_INSTRUCTIONS FOR THE TASK_.
Report each line of the records where "none" occurs.

_Indoor scene change data_.
++++++
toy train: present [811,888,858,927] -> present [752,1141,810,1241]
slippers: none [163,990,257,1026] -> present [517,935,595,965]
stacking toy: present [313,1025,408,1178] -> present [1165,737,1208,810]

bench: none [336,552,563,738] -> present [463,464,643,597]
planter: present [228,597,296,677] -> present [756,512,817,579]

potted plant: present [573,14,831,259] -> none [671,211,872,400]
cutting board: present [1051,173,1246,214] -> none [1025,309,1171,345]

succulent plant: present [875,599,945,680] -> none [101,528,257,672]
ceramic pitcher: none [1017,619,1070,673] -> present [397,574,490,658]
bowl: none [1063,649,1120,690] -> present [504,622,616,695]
++++++
_SOLUTION TO THE EXERCISE_.
slippers: none [163,990,257,1026] -> present [517,935,595,965]
bench: none [336,552,563,738] -> present [463,464,643,597]
potted plant: present [573,14,831,259] -> none [671,211,872,400]
cutting board: present [1051,173,1246,214] -> none [1025,309,1171,345]
succulent plant: present [875,599,945,680] -> none [101,528,257,672]
ceramic pitcher: none [1017,619,1070,673] -> present [397,574,490,658]
bowl: none [1063,649,1120,690] -> present [504,622,616,695]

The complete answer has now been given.